Text extracted page by page
+ + + + + + +
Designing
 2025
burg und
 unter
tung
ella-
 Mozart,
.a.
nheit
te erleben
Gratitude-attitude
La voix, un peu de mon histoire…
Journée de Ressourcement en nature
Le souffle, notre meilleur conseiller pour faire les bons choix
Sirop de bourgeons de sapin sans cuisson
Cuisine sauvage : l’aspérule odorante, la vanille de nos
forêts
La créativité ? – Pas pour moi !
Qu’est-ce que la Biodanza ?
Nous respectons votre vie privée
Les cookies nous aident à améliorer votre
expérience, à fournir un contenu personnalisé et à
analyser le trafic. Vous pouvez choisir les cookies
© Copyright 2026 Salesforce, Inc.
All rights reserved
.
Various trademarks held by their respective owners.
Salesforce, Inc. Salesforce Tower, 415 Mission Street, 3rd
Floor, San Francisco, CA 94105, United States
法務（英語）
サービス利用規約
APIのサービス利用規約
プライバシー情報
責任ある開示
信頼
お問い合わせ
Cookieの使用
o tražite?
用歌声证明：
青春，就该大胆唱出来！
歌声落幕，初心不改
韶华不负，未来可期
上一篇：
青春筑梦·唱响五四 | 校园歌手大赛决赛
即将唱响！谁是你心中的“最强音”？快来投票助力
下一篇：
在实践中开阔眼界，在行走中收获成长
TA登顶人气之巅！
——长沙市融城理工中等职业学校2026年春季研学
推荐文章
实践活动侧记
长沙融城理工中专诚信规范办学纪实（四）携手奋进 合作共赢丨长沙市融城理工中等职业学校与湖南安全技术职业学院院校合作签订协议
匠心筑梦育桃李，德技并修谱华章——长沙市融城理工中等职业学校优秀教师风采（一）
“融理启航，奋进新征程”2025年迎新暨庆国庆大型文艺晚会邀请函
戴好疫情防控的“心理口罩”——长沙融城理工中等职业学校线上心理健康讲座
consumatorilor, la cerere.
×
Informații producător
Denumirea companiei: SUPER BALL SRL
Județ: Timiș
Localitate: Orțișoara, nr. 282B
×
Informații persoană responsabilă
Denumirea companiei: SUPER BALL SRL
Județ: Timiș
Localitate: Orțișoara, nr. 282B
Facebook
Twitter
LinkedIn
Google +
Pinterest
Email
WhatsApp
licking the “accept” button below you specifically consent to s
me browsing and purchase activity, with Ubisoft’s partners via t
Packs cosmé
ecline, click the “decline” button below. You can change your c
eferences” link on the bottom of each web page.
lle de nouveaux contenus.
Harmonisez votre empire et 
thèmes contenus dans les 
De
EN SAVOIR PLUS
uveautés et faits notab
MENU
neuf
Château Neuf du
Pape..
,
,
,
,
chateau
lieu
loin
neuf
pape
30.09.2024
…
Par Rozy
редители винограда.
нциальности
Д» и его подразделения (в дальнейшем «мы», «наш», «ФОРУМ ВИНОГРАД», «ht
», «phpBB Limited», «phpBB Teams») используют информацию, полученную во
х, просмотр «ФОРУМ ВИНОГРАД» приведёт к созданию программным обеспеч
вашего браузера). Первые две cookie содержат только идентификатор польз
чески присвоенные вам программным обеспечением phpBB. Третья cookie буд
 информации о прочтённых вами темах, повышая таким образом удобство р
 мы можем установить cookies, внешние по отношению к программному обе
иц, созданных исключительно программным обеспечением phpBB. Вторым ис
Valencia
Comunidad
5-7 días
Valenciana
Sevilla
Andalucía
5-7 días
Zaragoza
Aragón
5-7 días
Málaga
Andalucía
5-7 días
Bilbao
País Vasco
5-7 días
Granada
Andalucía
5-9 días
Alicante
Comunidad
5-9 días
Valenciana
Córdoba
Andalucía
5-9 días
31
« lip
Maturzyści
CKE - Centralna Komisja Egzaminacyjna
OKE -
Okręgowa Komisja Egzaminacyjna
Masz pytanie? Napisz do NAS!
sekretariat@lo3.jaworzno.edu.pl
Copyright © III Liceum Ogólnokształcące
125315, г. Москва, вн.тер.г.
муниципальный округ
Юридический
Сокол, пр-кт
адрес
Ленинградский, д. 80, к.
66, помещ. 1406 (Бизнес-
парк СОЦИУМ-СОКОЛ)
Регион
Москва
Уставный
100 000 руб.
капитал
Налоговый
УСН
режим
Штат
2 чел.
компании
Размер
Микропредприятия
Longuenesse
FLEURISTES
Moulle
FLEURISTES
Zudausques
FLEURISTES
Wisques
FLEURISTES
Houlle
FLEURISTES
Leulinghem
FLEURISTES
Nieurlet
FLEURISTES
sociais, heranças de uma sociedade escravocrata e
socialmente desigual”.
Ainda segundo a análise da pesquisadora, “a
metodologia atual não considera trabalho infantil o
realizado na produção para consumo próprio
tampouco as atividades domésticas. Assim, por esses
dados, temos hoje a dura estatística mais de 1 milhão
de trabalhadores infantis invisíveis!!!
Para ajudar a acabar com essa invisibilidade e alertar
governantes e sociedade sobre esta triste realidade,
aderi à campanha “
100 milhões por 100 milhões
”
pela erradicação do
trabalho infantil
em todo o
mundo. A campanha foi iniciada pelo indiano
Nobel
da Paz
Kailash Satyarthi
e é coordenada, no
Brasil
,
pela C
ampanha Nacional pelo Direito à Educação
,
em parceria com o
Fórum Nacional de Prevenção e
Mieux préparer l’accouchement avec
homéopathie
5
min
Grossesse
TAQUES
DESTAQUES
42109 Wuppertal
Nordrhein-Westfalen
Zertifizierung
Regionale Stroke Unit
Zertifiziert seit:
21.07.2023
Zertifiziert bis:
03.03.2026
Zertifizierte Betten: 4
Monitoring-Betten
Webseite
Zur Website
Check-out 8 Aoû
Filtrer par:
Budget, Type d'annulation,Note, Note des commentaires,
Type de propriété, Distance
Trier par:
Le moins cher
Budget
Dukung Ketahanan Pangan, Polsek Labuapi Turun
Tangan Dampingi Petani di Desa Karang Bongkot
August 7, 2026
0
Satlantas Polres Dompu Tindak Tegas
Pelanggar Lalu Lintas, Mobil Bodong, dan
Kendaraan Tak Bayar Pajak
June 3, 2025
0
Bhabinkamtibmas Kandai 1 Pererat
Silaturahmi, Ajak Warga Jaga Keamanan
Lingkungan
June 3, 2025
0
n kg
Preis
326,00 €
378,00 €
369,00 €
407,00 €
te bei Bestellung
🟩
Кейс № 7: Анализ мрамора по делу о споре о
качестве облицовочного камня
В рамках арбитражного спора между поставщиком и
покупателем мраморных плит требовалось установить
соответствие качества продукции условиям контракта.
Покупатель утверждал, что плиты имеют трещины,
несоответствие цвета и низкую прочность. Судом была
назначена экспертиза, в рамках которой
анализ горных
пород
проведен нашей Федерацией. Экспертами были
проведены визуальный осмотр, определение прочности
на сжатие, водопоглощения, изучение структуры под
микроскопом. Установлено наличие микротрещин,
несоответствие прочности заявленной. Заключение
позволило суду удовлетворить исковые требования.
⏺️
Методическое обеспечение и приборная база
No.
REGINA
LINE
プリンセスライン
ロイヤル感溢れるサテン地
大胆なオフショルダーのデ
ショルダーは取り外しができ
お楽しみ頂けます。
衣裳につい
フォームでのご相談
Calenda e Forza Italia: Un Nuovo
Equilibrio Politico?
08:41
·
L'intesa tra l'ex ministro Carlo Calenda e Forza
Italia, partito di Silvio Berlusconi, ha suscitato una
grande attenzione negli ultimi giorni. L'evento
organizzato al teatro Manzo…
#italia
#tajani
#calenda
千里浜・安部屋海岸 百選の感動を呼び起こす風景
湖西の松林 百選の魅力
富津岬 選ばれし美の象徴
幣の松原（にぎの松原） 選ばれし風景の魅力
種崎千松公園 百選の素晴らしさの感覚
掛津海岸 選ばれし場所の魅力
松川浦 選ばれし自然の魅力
+ + + + + + +
Could you copy every line of the rows above word for word, keeping their original order?

Designing
 2025
burg und
 unter
tung
ella-
 Mozart,
.a.
nheit
te erleben
Gratitude-attitude
La voix, un peu de mon histoire…
Journée de Ressourcement en nature
Le souffle, notre meilleur conseiller pour faire les bons choix
Sirop de bourgeons de sapin sans cuisson
Cuisine sauvage : l’aspérule odorante, la vanille de nos
forêts
La créativité ? – Pas pour moi !
Qu’est-ce que la Biodanza ?
Nous respectons votre vie privée
Les cookies nous aident à améliorer votre
expérience, à fournir un contenu personnalisé et à
analyser le trafic. Vous pouvez choisir les cookies
© Copyright 2026 Salesforce, Inc.
All rights reserved
.
Various trademarks held by their respective owners.
Salesforce, Inc. Salesforce Tower, 415 Mission Street, 3rd
Floor, San Francisco, CA 94105, United States
法務（英語）
サービス利用規約
APIのサービス利用規約
プライバシー情報
責任ある開示
信頼
お問い合わせ
Cookieの使用
o tražite?
用歌声证明：
青春，就该大胆唱出来！
歌声落幕，初心不改
韶华不负，未来可期
上一篇：
青春筑梦·唱响五四 | 校园歌手大赛决赛
即将唱响！谁是你心中的“最强音”？快来投票助力
下一篇：
在实践中开阔眼界，在行走中收获成长
TA登顶人气之巅！
——长沙市融城理工中等职业学校2026年春季研学
推荐文章
实践活动侧记
长沙融城理工中专诚信规范办学纪实（四）携手奋进 合作共赢丨长沙市融城理工中等职业学校与湖南安全技术职业学院院校合作签订协议
匠心筑梦育桃李，德技并修谱华章——长沙市融城理工中等职业学校优秀教师风采（一）
“融理启航，奋进新征程”2025年迎新暨庆国庆大型文艺晚会邀请函
戴好疫情防控的“心理口罩”——长沙融城理工中等职业学校线上心理健康讲座
consumatorilor, la cerere.
×
Informații producător
Denumirea companiei: SUPER BALL SRL
Județ: Timiș
Localitate: Orțișoara, nr. 282B
×
Informații persoană responsabilă
Denumirea companiei: SUPER BALL SRL
Județ: Timiș
Localitate: Orțișoara, nr. 282B
Facebook
Twitter
LinkedIn
Google +
Pinterest
Email
WhatsApp
licking the “accept” button below you specifically consent to s
me browsing and purchase activity, with Ubisoft’s partners via t
Packs cosmé
ecline, click the “decline” button below. You can change your c
eferences” link on the bottom of each web page.
lle de nouveaux contenus.
Harmonisez votre empire et 
thèmes contenus dans les 
De
EN SAVOIR PLUS
uveautés et faits notab
MENU
neuf
Château Neuf du
Pape..
,
,
,
,
chateau
lieu
loin
neuf
pape
30.09.2024
…
Par Rozy
редители винограда.
нциальности
Д» и его подразделения (в дальнейшем «мы», «наш», «ФОРУМ ВИНОГРАД», «ht
», «phpBB Limited», «phpBB Teams») используют информацию, полученную во
х, просмотр «ФОРУМ ВИНОГРАД» приведёт к созданию программным обеспеч
вашего браузера). Первые две cookie содержат только идентификатор польз
чески присвоенные вам программным обеспечением phpBB. Третья cookie буд
 информации о прочтённых вами темах, повышая таким образом удобство р
 мы можем установить cookies, внешние по отношению к программному обе
иц, созданных исключительно программным обеспечением phpBB. Вторым ис
Valencia
Comunidad
5-7 días
Valenciana
Sevilla
Andalucía
5-7 días
Zaragoza
Aragón
5-7 días
Málaga
Andalucía
5-7 días
Bilbao
País Vasco
5-7 días
Granada
Andalucía
5-9 días
Alicante
Comunidad
5-9 días
Valenciana
Córdoba
Andalucía
5-9 días
31
« lip
Maturzyści
CKE - Centralna Komisja Egzaminacyjna
OKE -
Okręgowa Komisja Egzaminacyjna
Masz pytanie? Napisz do NAS!
sekretariat@lo3.jaworzno.edu.pl
Copyright © III Liceum Ogólnokształcące
125315, г. Москва, вн.тер.г.
муниципальный округ
Юридический
Сокол, пр-кт
адрес
Ленинградский, д. 80, к.
66, помещ. 1406 (Бизнес-
парк СОЦИУМ-СОКОЛ)
Регион
Москва
Уставный
100 000 руб.
капитал
Налоговый
УСН
режим
Штат
2 чел.
компании
Размер
Микропредприятия
Longuenesse
FLEURISTES
Moulle
FLEURISTES
Zudausques
FLEURISTES
Wisques
FLEURISTES
Houlle
FLEURISTES
Leulinghem
FLEURISTES
Nieurlet
FLEURISTES
sociais, heranças de uma sociedade escravocrata e
socialmente desigual”.
Ainda segundo a análise da pesquisadora, “a
metodologia atual não considera trabalho infantil o
realizado na produção para consumo próprio
tampouco as atividades domésticas. Assim, por esses
dados, temos hoje a dura estatística mais de 1 milhão
de trabalhadores infantis invisíveis!!!
Para ajudar a acabar com essa invisibilidade e alertar
governantes e sociedade sobre esta triste realidade,
aderi à campanha “
100 milhões por 100 milhões
”
pela erradicação do
trabalho infantil
em todo o
mundo. A campanha foi iniciada pelo indiano
Nobel
da Paz
Kailash Satyarthi
e é coordenada, no
Brasil
,
pela C
ampanha Nacional pelo Direito à Educação
,
em parceria com o
Fórum Nacional de Prevenção e
Mieux préparer l’accouchement avec
homéopathie
5
min
Grossesse
TAQUES
DESTAQUES
42109 Wuppertal
Nordrhein-Westfalen
Zertifizierung
Regionale Stroke Unit
Zertifiziert seit:
21.07.2023
Zertifiziert bis:
03.03.2026
Zertifizierte Betten: 4
Monitoring-Betten
Webseite
Zur Website
Check-out 8 Aoû
Filtrer par:
Budget, Type d'annulation,Note, Note des commentaires,
Type de propriété, Distance
Trier par:
Le moins cher
Budget
Dukung Ketahanan Pangan, Polsek Labuapi Turun
Tangan Dampingi Petani di Desa Karang Bongkot
August 7, 2026
0
Satlantas Polres Dompu Tindak Tegas
Pelanggar Lalu Lintas, Mobil Bodong, dan
Kendaraan Tak Bayar Pajak
June 3, 2025
0
Bhabinkamtibmas Kandai 1 Pererat
Silaturahmi, Ajak Warga Jaga Keamanan
Lingkungan
June 3, 2025
0
n kg
Preis
326,00 €
378,00 €
369,00 €
407,00 €
te bei Bestellung
🟩
Кейс № 7: Анализ мрамора по делу о споре о
качестве облицовочного камня
В рамках арбитражного спора между поставщиком и
покупателем мраморных плит требовалось установить
соответствие качества продукции условиям контракта.
Покупатель утверждал, что плиты имеют трещины,
несоответствие цвета и низкую прочность. Судом была
назначена экспертиза, в рамках которой
анализ горных
пород
проведен нашей Федерацией. Экспертами были
проведены визуальный осмотр, определение прочности
на сжатие, водопоглощения, изучение структуры под
микроскопом. Установлено наличие микротрещин,
несоответствие прочности заявленной. Заключение
позволило суду удовлетворить исковые требования.
⏺️
Методическое обеспечение и приборная база
No.
REGINA
LINE
プリンセスライン
ロイヤル感溢れるサテン地
大胆なオフショルダーのデ
ショルダーは取り外しができ
お楽しみ頂けます。
衣裳につい
フォームでのご相談
Calenda e Forza Italia: Un Nuovo
Equilibrio Politico?
08:41
·
L'intesa tra l'ex ministro Carlo Calenda e Forza
Italia, partito di Silvio Berlusconi, ha suscitato una
grande attenzione negli ultimi giorni. L'evento
organizzato al teatro Manzo…
#italia
#tajani
#calenda
千里浜・安部屋海岸 百選の感動を呼び起こす風景
湖西の松林 百選の魅力
富津岬 選ばれし美の象徴
幣の松原（にぎの松原） 選ばれし風景の魅力
種崎千松公園 百選の素晴らしさの感覚
掛津海岸 選ばれし場所の魅力
松川浦 選ばれし自然の魅力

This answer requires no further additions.